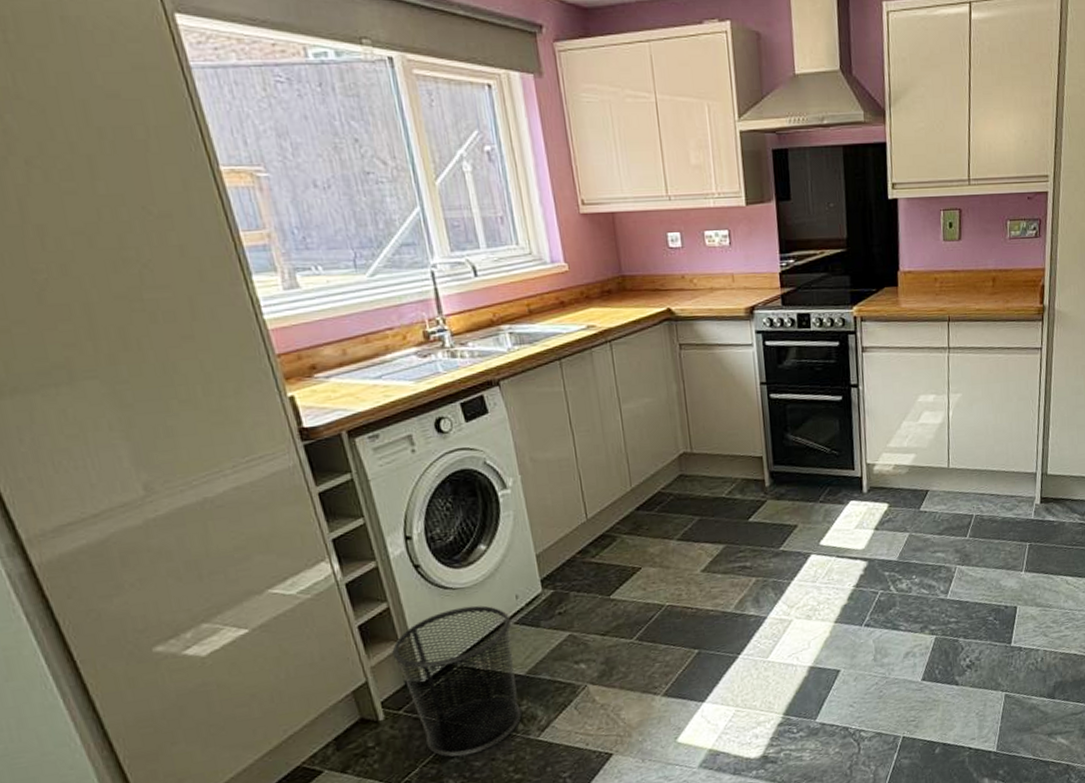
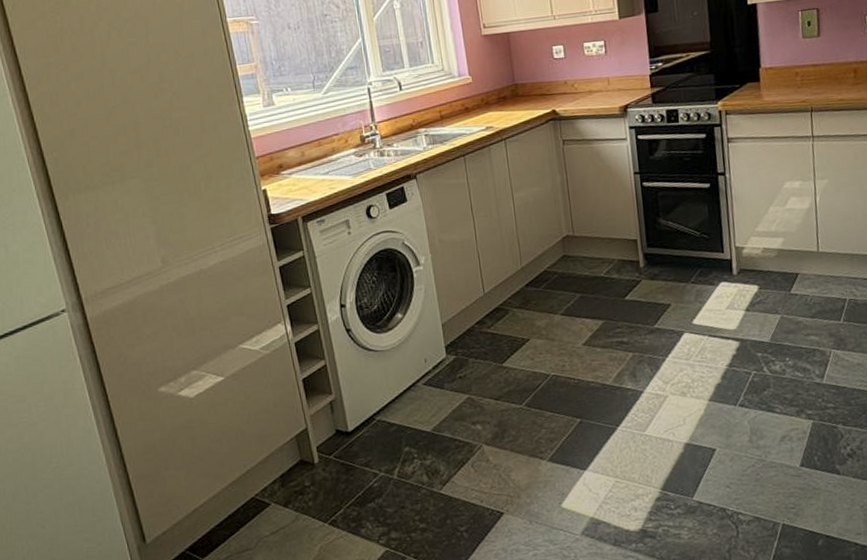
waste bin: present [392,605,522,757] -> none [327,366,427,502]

# # # # #

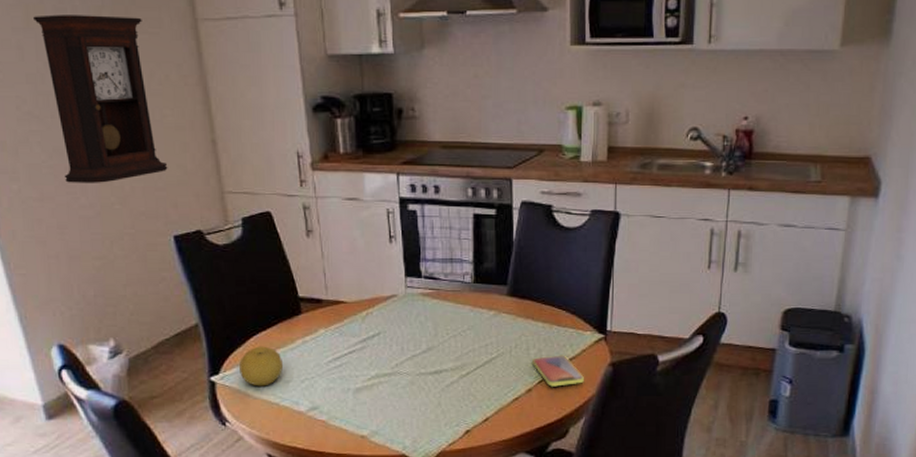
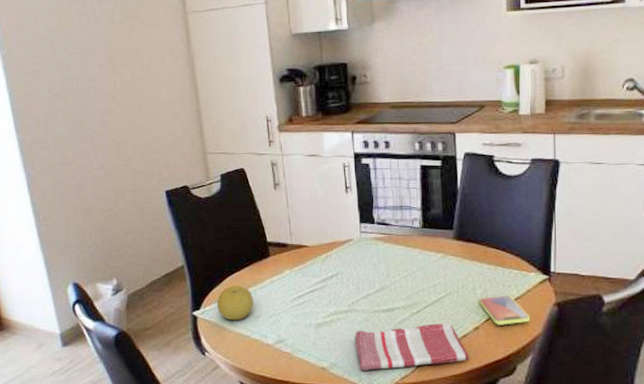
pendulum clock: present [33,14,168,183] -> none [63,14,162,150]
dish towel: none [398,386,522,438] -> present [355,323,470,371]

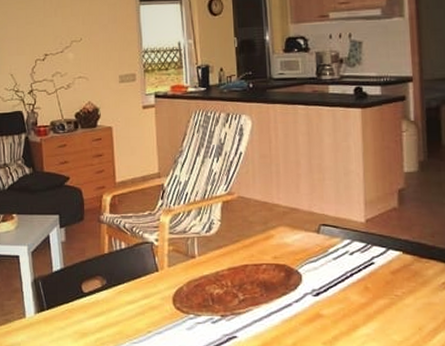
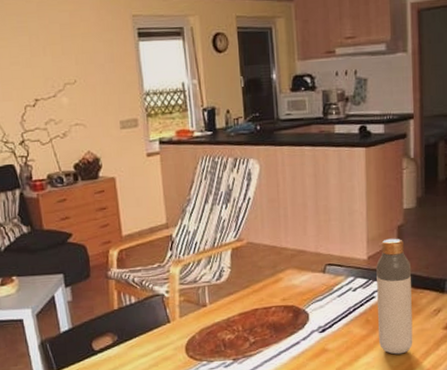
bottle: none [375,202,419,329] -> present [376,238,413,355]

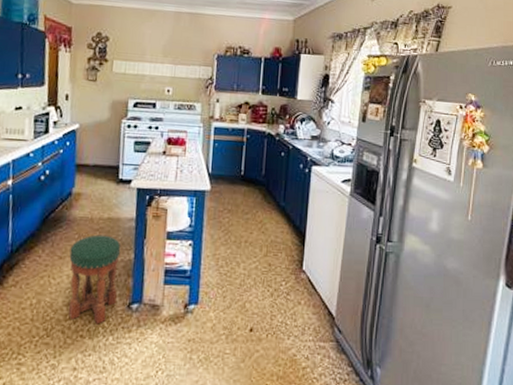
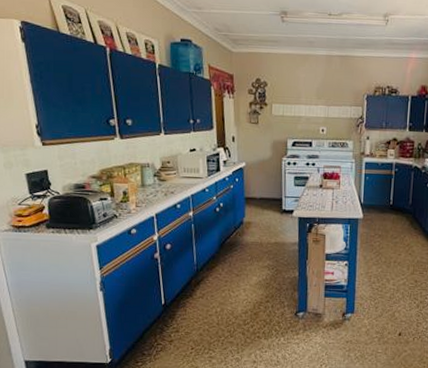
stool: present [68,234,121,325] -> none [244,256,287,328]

# # # # #

▸ **Assignment**: Your reply should consist solely of the lines above from the line containing "dish towel: none" up to and including the line containing "stool: present [68,234,121,325]", reproduced exactly, minus the pictures.

▸ **Exercise response**:
dish towel: none [398,386,522,438] -> present [355,323,470,371]

bottle: none [375,202,419,329] -> present [376,238,413,355]

stool: present [68,234,121,325] -> none [244,256,287,328]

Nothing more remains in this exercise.